Bei einem Gewicht von 1.270 Kilogramm ergibt sich eine ausgewogene Performance. Der Sprint von 0 auf 96,6 km/h dauert 7,3 Sekunden, die Höchstgeschwindigkeit beträgt 220 km/h. Diese Werte unterstreichen das Leichtbauprinzip, das nicht nur auf roher Leistung basiert, sondern auf dem Verhältnis von Masse und Kraft.
Die wahre Magie liegt im Leichtbau

Der Leichtbau verändert die Fahreigenschaften grundlegend: Das Auto lenkt williger, reagiert direkter und gibt präzise Rückmeldung. Frontmotor, Hinterradantrieb und der drehfreudige Motor bilden eine Einheit, die als Beispiel für fahrerorientierte Konstruktion gilt.
Selten, erfolgreich und voller Charakter

Der CSL gewann in den 1970er-Jahren sechsmal die Europäische Tourenwagen-Meisterschaft. Diese Erfolge bestätigen seine Rennsporttauglichkeit. Spätere Modelle mit Aerodynamikpaketen wurden als „Batmobile“ bekannt. Das hier beschriebene Exemplar von 1973 repräsentiert die ursprüngliche Idee: Reduziertes Gewicht und enge Verbindung zu Straße und Rennsport.
Ein Coupé, das die Fantasie beflügelt

Das zweitürige Coupé zeigt klassische Eleganz mit langer Haube, klarer Seitenlinie und markantem Heck. Es verkörpert Ingenieurskunst, die Präzision und Geschichte verbindet. Dieses rechtsgelenkte Exemplar ist ein Stück Sportwagengeschichte, das die Brücke zwischen Straße und Rennstrecke darstellt.

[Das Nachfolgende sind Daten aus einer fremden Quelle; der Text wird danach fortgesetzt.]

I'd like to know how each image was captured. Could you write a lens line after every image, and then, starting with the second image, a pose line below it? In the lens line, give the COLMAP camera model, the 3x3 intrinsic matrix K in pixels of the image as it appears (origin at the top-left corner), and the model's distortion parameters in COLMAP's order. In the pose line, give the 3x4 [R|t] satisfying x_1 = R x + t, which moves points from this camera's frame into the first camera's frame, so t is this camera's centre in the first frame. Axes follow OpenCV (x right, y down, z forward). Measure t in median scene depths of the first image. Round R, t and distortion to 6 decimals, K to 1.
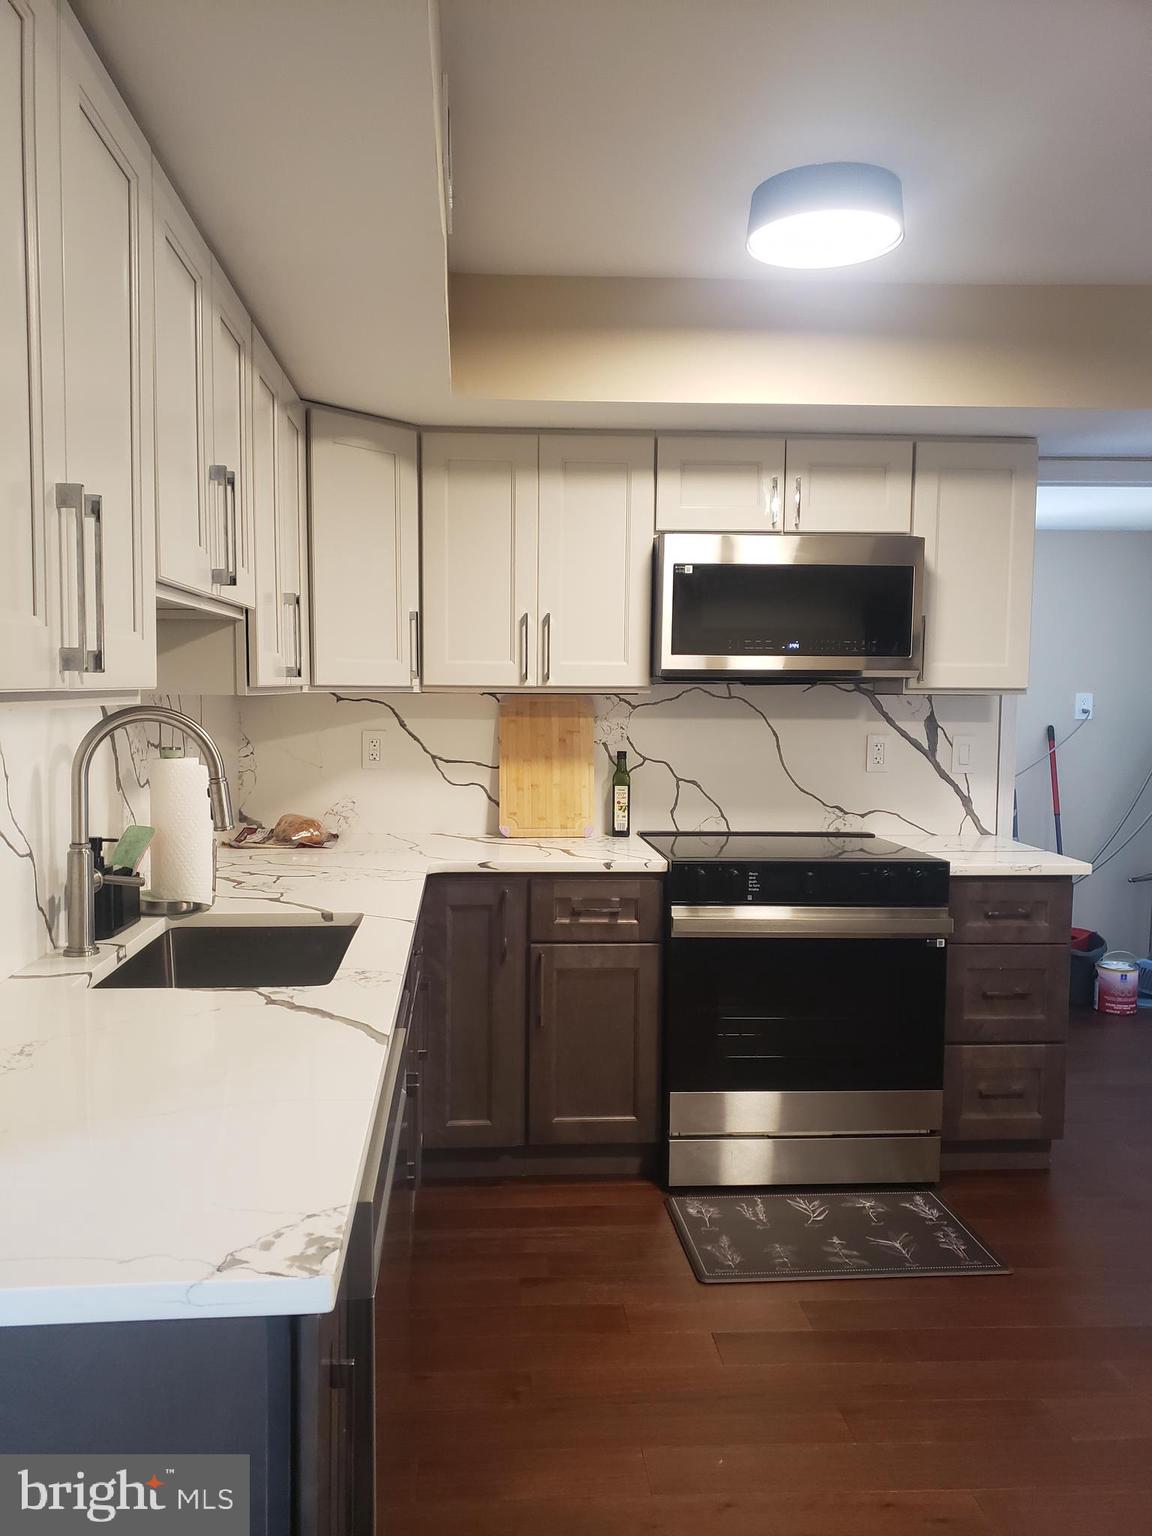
lens RADIAL K [[1197.5, 0, 574.9], [0, 1197.5, 770.1], [0, 0, 1]] dist [0.030751, -0.001164]
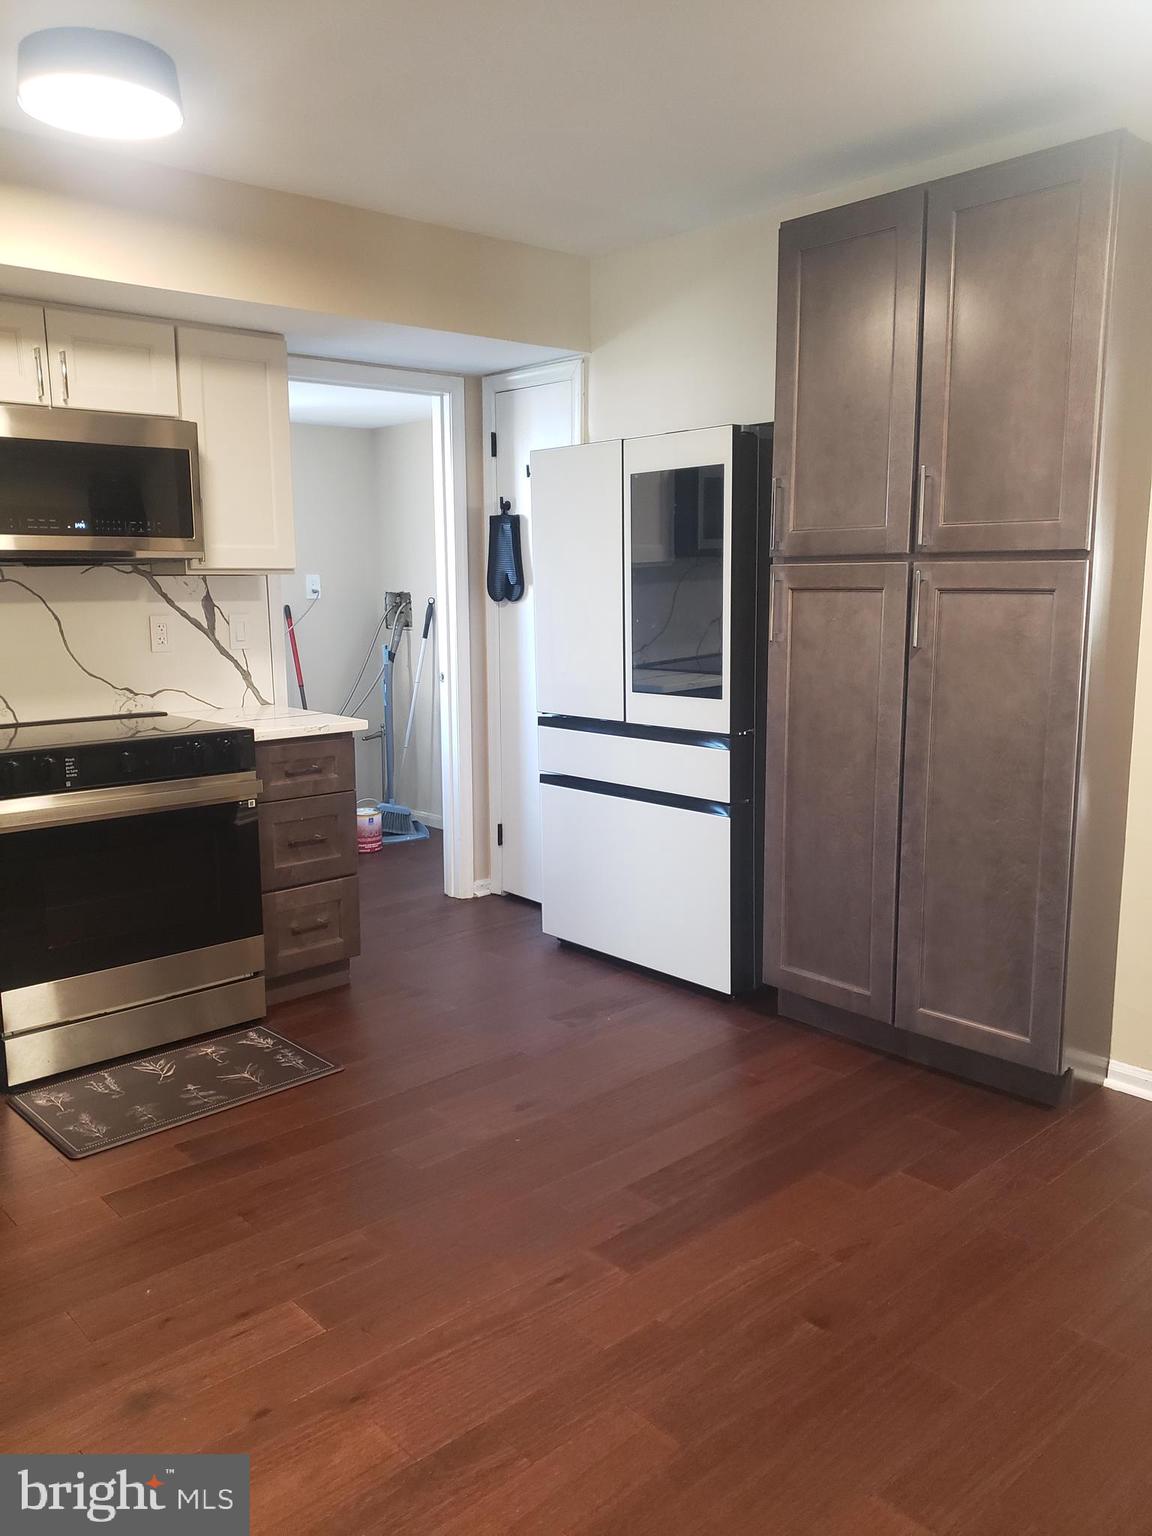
lens RADIAL K [[1197.5, 0, 572.1], [0, 1197.5, 766.1], [0, 0, 1]] dist [0.030751, -0.001164]
pose [[0.787726, -0.112903, 0.605592, -0.118716], [0.058780, 0.992352, 0.108549, 0.008099], [-0.613215, -0.049910, 0.788337, -0.037745]]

Bilder: Anbieter des Fahrzeuges
FAQ
1) Warum gilt der BMW 3.0 CSL als so besonders, obwohl er „nur“ ein Ableger des 3.0 CS/CSi ist?
Der 3.0 CSL ist ein Homologationsmodell für den Rennsport. Gewicht wurde reduziert, Komfort gestrichen und die Konstruktion auf Dynamik ausgerichtet. Das macht ihn zu einem Fahrzeug, das Präzision und Wettbewerb priorisiert.
2) Was macht das hier beschriebene Exemplar mit Fahrgestellnummer 2285167 für Sammler besonders interessant?
Es ist rechtsgelenkt und wurde nach Großbritannien geliefert, was eine seltene Ausnahme darstellt. Diese Spezifikation hebt es von der kleinen Produktionsserie ab und verbindet Herkunft mit historischer Bedeutung.
3) Welche Rolle spielt der Leichtbau für das Fahrerlebnis – und warum wirkt das heute wieder so relevant?
Leichtbau führt zu direkteren Reaktionen und besserer Balance. In einer Zeit schwererer Fahrzeuge erinnert es an die Vorteile von Reduktion, die Emotion durch das Verhältnis von Gewicht und Kraft erzeugt.